Hello,
When I first dived into the world of data science, I was very impressed by R features. A lot of work have been done by a very big and active community of statisticans and more generally scientists.
One very interesting feature of R is that many packages for data science come with a lot of datasets.
Maybe you have heard previously of R - Edgar Anderson’s Iris Data R: Edgar Anderson's Iris Data
If not, you have probably ever known of Survival of passengers on the Titanic dataset : R: Survival of passengers on the Titanic
These are “classical” datasets exposed in many data science books, websites about data science and machine learning (such as Kaggle…)
For a complete list of datasets available in datasets package see R: The R Datasets Package
Many other R packages provide such datasets that are great to learn data science, to test machine learning algorithms (classification…)
R provide nice data structure to deal with datasets: dataframe
So what’s the problem ?
Problem is that a lot of people don’t like R! but they like data science, they like machine learning, …

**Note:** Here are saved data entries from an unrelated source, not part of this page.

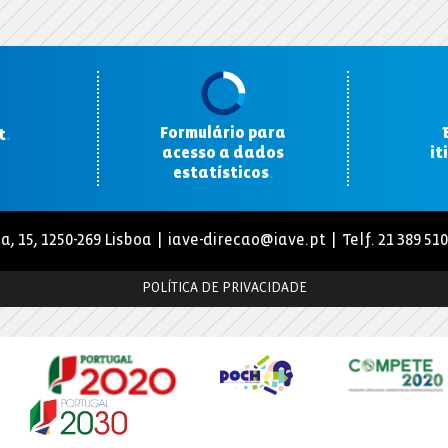
Formulário para
t
.
acesso a dados
it
estatísticos
.
a, 15, 1250-269 Lisboa |
iave-direcao@iave.pt
| Telf. 21 389 51
POLÍTICA DE PRIVACIDADE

So, in the last years, many alternatives emerged:
-
For Pythonists
- Python Pandas http://pandas.pydata.org/
- xarray http://xarray.pydata.org/ (for more than 2 dimensional data)
-
For Julia
-
…
So there is at least one tool to “play” with data for most language ?
Yes and no.
Yes many languages have now a library to deal with data…
but what about the data themselves ?
These example datasets are tied to one language community (R, Python…)
Some projects to access R datasets using Python have been done
See for example:
PyDataset GitHub - iamaziz/PyDataset: Instant access to many datasets in Python.
Same for Julia with
RDatasets.jl GitHub - JuliaStats/RDatasets.jl: Julia package for loading many of the data sets available in R
But there is definitely a room for a project to “liberate” data from these language-specific repositories and advocate for a new language-agnostic method for distributing clean datasets.
DataPackage could be a solution for this ?
It will be great if OKFN community could help on this!
I have setup an organization for this
And a possible roadmap is available
Such project could provide some highlight to OKFN and DataPackage format,
it could be a lab for DataPackage format.
It will be nice to have feedback about interest in such a project.
Kind regards